Trecho de origem ::
++++++++++++++++++++

Os seis conceitos abaixo tornam a cultura organizacional um impulsionador de eficiência interna muito poderoso. Eles já ajudam se forem implementados de maneira independente, mas realmente transformam se existirem todos juntos. Porém, se um deles existir  e não for bem executado, ou tiver muito mais força que os demais, o risco de gerar um efeito colateral é grande.

São eles:

1. Propósito transformador consistente: um propósito real, bem comunicado, e consistente nas ações e decisões da empresa, motiva as pessoas a saberem por que estão ali fazendo o que fazem.

2. Transparência: ela é a inimiga da incerteza. Por mais que a verdade não seja sempre positiva, ser transparente com seus colaboradores demonstra confiança, gera vínculo. Minha recomendação é que ela venha sempre junto com um bom planejamento de comunicação interna, com rituais bem definidos e intenção ao comunicar, buscando evitar ruídos e fofocas.

++++++++++++++++++++

(Dados armazenados)
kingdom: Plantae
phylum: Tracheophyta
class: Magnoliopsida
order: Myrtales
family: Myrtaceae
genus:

++++++++++++++++++++

Requisitos do exercício ::
[A] Indique se cada afirmação abaixo está de acordo com o trecho sobre cultura organizacional, respondendo sim ou não e citando literalmente as palavras do texto que decidem a questão. (i) Os conceitos só trazem algum benefício quando são implementados todos juntos. (ii) Se um dos conceitos tiver muito mais força que os demais, o risco de efeito colateral é grande. (iii) A transparência é apresentada como inimiga da incerteza.
[B] Responda às perguntas abaixo com base no trecho sobre cultura organizacional.
(i) Quantos conceitos o texto apresenta?
(ii) Segundo o texto, a que um propósito real, bem comunicado e consistente motiva as pessoas?
(iii) O que se busca evitar com rituais bem definidos e intenção ao comunicar?

Respostas por tarefa ::
[A]
(i) Não: "Eles já ajudam se forem implementados de maneira independente"
(ii) Sim: "ou tiver muito mais força que os demais, o risco de gerar um efeito colateral é grande"
(iii) Sim: "ela é a inimiga da incerteza"

[B]
(i) Seis.
(ii) A saberem por que estão ali fazendo o que fazem.
(iii) Ruídos e fofocas.